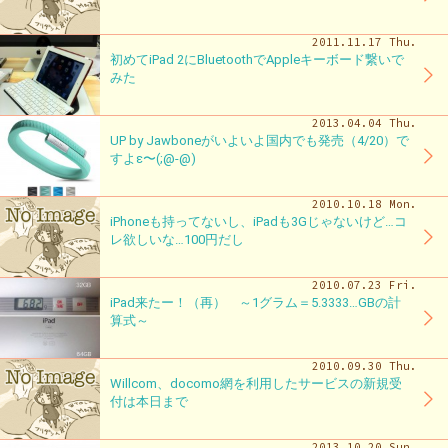
2011.11.17 Thu.
初めてiPad 2にBluetoothでAppleキーボード繋いで
みた
2013.04.04 Thu.
UP by Jawboneがいよいよ国内でも発売（4/20）で
すよε〜(;@-@)
2010.10.18 Mon.
iPhoneも持ってないし、iPadも3Gじゃないけど…コ
レ欲しいな…100円だし
2010.07.23 Fri.
iPad来たー！（再） ～1グラム＝5.3333…GBの計
算式～
2010.09.30 Thu.
Willcom、docomo網を利用したサービスの新規受
付は本日まで
2013.10.20 Sun.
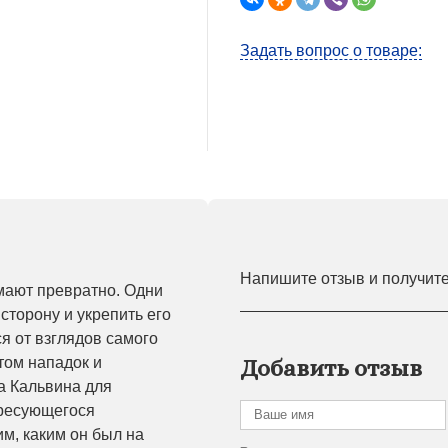
Задать вопрос о товаре:
Напишите отзыв и получит
мают превратно. Одни
сторону и укрепить его
я от взглядов самого
том нападок и
Добавить отзыв
а Кальвина для
ересующегося
им, каким он был на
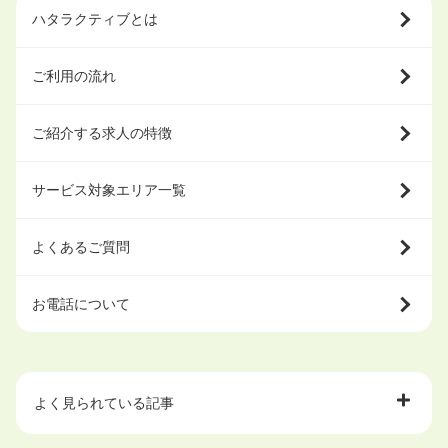
ハタラクティブとは
ご利用の流れ
ご紹介する求人の特徴
サービス対象エリア一覧
よくあるご質問
お電話について
よく見られている記事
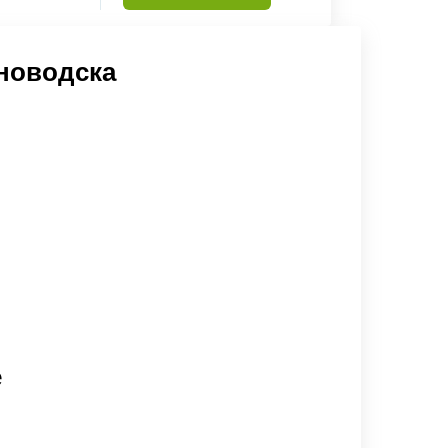
новодска
е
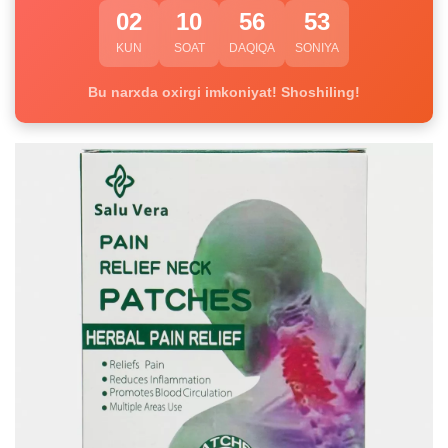
02
10
56
52
KUN
SOAT
DAQIQA
SONIYA
Bu narxda oxirgi imkoniyat! Shoshiling!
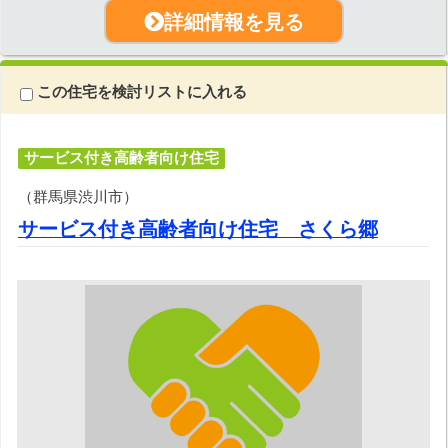
詳細情報を見る
この住宅を検討リストに入れる
サービス付き高齢者向け住宅
（群馬県渋川市）
サービス付き高齢者向け住宅 さくら郷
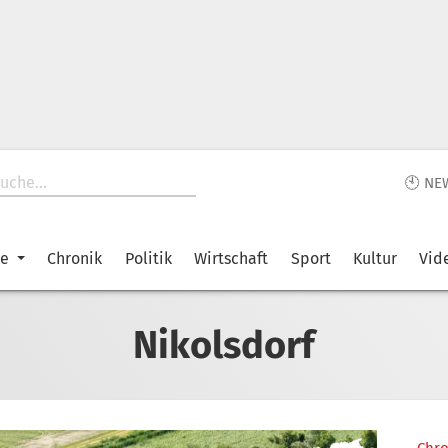
🕙 NE
ke
Chronik
Politik
Wirtschaft
Sport
Kultur
Vid
Nikolsdorf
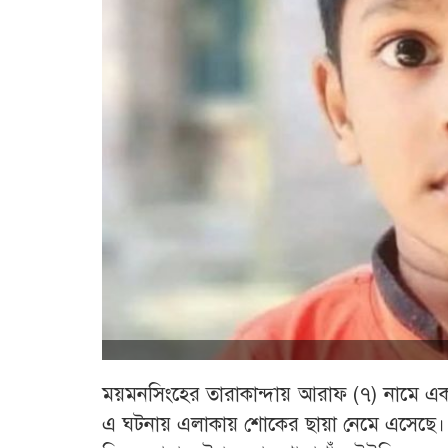
ময়মনসিংহের তারাকান্দায় আরাফ (৭) নামে এক 
এ ঘটনায় এলাকায় শোকের ছায়া নেমে এসেছে।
•••
WHAT IS REQUIRED: Rename "Politik" to "Politics" and give back the lines of the listing that begin at the line containing "Задать вопрос о" and stop at the end of the listing, changing nothing else and leaving out the pictures.

ANSWER BELOW:
Задать вопрос о товаре:
Напишите отзыв и получит
мают превратно. Одни
сторону и укрепить его
я от взглядов самого
том нападок и
Добавить отзыв
а Кальвина для
ересующегося
им, каким он был на
ハタラクティブとは
ご利用の流れ
ご紹介する求人の特徴
サービス対象エリア一覧
よくあるご質問
お電話について
よく見られている記事
новодска
е
02
10
56
52
KUN
SOAT
DAQIQA
SONIYA
Bu narxda oxirgi imkoniyat! Shoshiling!
詳細情報を見る
この住宅を検討リストに入れる
サービス付き高齢者向け住宅
（群馬県渋川市）
サービス付き高齢者向け住宅 さくら郷
🕙 NE
ke
Chronik
Politics
Wirtschaft
Sport
Kultur
Vid
Nikolsdorf
ময়মনসিংহের তারাকান্দায় আরাফ (৭) নামে এক 
এ ঘটনায় এলাকায় শোকের ছায়া নেমে এসেছে।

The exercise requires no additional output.